The remaining enemy did not.
He leapt for Tony with no hesitation, presumably having seen the wisdom in incapacitating the one opponent who still had the ability to strike back.
He landed on Tony's back and clung around his neck, but he was no match for the armor. Tony jerked a shoulder backward hard enough to throw the man against the furthest wall with a dull thud.
Expecting a quick and easy fight from the start meant he'd skipped his usual command for FRIDAY to do a full scan for additional heat signatures. He didn't have time to regret the decision—or rather, the faulty assumption—before another one was on top of him, though less literally this time.
He dodged a laughably small knife—it was like the guys didn't even try to prepare—and latched onto the person's forearm instead, giving it a hard tug and immediately releasing it to send this one flying across the room into a dogpile with his friend.
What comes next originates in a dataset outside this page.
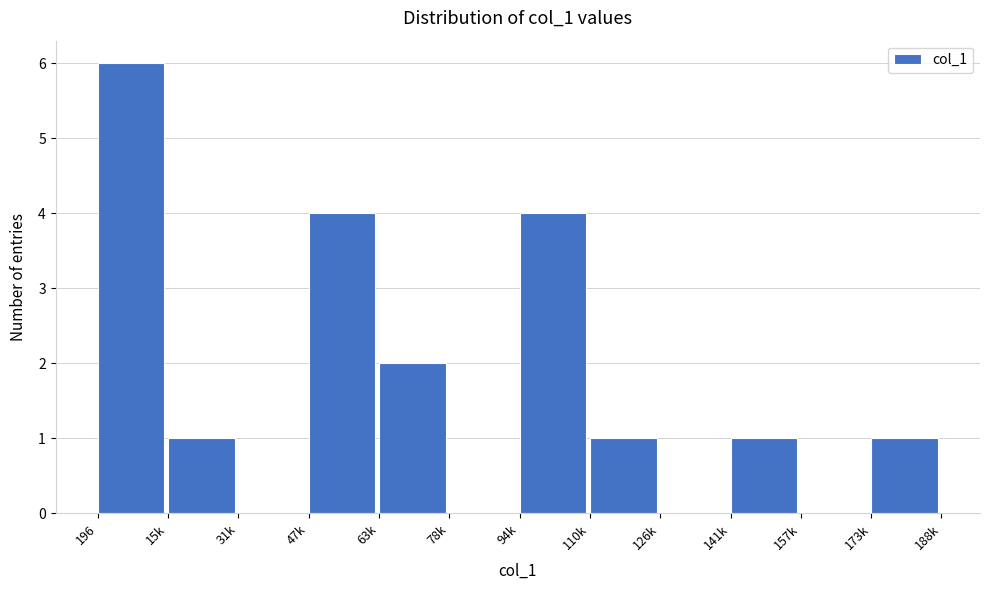

Reading right to left, list all the values displayed in this chart.

173k=1	157k=0	141k=1	126k=0	110k=1	94k=4	78k=0	63k=2	47k=4	31k=0	15k=1	196=6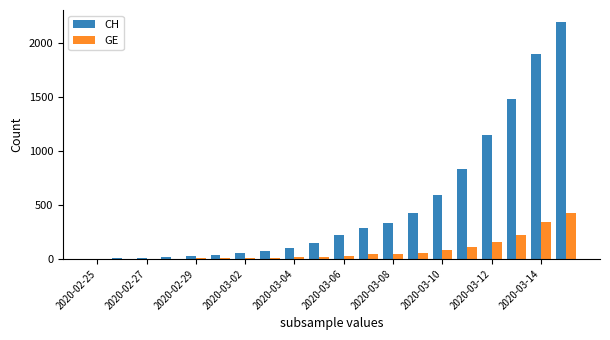

Which series has the largest total across all categories?

CH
He could tell already that hit would be the one to turn the tables, so he had time to spare a glance away from his thoroughly dizzied opponents, but only long enough to see Peter still struggling fruitlessly to return to the dwindling fighting, caught between pitching forward to retch again and stumbling toward the violence. There was no doubt Tony would be the one to finish it off.
And finish it, he did. A few well-aimed shots were all that were needed. The instant he confirmed the terrorists were all well on their way toward unconsciousness, he dropped all pretenses and made a sprint for Peter, who was thoroughly preoccupied with another struggle against his breakfast.
FRIDAY read off a string of vitals and a diagnosis seemingly of her own accord, and Tony could believe she was just that intuitive had he not been her programmer. Instead, he had to assume Karen had been the one to initiate the School Nurse Protocol unasked, which admittedly made much more sense.
The whole day was a shitshow, but on the plus side, the AIs were ninety-five percent sure this was nothing more than a case of the stomach flu and one stubborn teen.
"You're okay," Tony assured while clapping a hesitant hand on Peter's shoulder, more for his own benefit than he let on. "You're alright, just a little sick. Deep breaths, buddy. Relax… Okay, you good?"
The distracted thumbs up was a far cry from Peter's usual chattiness, but Tony knew when to settle for less. Eager to move on from pesky outwardly visible emotions, he changed the subject with little fanfare.
"Well, kid, I don't know about you, but that wasn't the team up I was expecting. Rain check?"